Rosas did not even see him go.
He had seized Marianne by both hands and was dragging her toward the window, through which the daylight still entered, and convulsed with rage he penetrated her eyes with his glance, his face looking still more pallid, in contrast with his red beard.
She was terrified. She believed herself at the point of death. She felt that he was going to kill her.
She suddenly fell on her knees.
He still looked at her, leaning over her with the appearance of a madman.
“Vaudrey?—Vaudrey? The man whom I saw at your uncle’s?—The man whom I have elbowed with you?—Vaudrey?—This man was your lover, then?”
She was so alarmed that she did not reply.
“You have lied to me, then? But, tell me, wretched woman, have you not lied to me?”
“I loved you and I desired you!” said Marianne.
“Nonsense!” said Rosas, in a strident, deep-chested voice. “You wanted what that rascal wanted: money! You should have asked me for it! I would have given you everything, all my fortune, all! But not my name! Not my name!”
He roughly repelled her.
She remained on her knees. Her hands hung down
and rested on the carpet.
She looked at it stupefied, hardly distinguishing
its rose pattern.
She was certain that she was about to die. Jose’s sudden anger had the fitfulness of a wild beast’s. He crushed her with a terrible glance from his bloodshot eyes.
Then he began to laugh hysterically, like a young girl.
“Idiot! Idiot! Idiot!—In a wanton’s house yonder in Rue Prony, at Vanda’s! Vanda’s! At Vanda’s, in a harlot’s bed, she gave herself, sold herself!—A Rosas, for she is a Rosas! A Duchesse de Rosas now! Idiot! Idiot that I am!”
Marianne would have spoken, entreated, but fear froze her, coming over her flesh and through her veins.
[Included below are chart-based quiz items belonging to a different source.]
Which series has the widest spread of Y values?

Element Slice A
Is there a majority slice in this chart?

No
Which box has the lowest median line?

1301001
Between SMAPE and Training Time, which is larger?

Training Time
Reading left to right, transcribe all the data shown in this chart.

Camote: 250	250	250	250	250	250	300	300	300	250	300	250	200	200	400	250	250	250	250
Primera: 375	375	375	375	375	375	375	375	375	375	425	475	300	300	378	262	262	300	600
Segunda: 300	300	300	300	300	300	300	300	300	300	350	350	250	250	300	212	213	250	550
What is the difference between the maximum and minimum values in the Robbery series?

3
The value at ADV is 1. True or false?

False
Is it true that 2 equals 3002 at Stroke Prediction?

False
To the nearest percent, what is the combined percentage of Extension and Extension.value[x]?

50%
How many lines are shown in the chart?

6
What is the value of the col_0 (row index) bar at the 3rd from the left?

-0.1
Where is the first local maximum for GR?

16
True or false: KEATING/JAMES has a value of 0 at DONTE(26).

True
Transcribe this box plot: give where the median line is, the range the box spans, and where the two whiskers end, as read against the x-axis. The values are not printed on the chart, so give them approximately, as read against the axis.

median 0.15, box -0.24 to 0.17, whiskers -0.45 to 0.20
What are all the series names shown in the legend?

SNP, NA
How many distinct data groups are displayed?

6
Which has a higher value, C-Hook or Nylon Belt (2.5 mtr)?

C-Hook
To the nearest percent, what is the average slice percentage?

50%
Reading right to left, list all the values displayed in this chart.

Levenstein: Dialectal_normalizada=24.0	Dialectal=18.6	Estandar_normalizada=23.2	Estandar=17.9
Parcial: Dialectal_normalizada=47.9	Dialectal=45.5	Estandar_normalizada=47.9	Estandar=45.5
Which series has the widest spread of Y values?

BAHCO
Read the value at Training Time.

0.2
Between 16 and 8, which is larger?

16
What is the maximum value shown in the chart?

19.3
She realized that an implacable resolution possessed this trusting man. She found a master this time.
“Jose!” said Marianne softly, in a timid voice.
He drew himself up as if the mention of this name were an insult.
“Come!” he said calmly, “so let it be. What is done, is done. So much the worse for the fools! But listen carefully.”
This little, pale, blond man seemed, in the growing darkness, like a portrait of former days stepped forth from its frame.
His hand of steel again seized Marianne’s wrists.
“You are called the Duchesse de Rosas?—You were ambitious for that name, you eagerly desired and struggled hard for that title, did you not? Well, I will not, at least, suffer you to drag it like so many others into intruders’ salons, under ironical glances, before mocking smiles and lorgnettes, in view of the papers, and into the gossip of the Paris whose gutter-odor tempts you so strongly that you have not yet been able to leave it. Parbleu! you have another lover in it, I wager!—Vaudrey!—Or Lissac and many others!—Is it as I say?”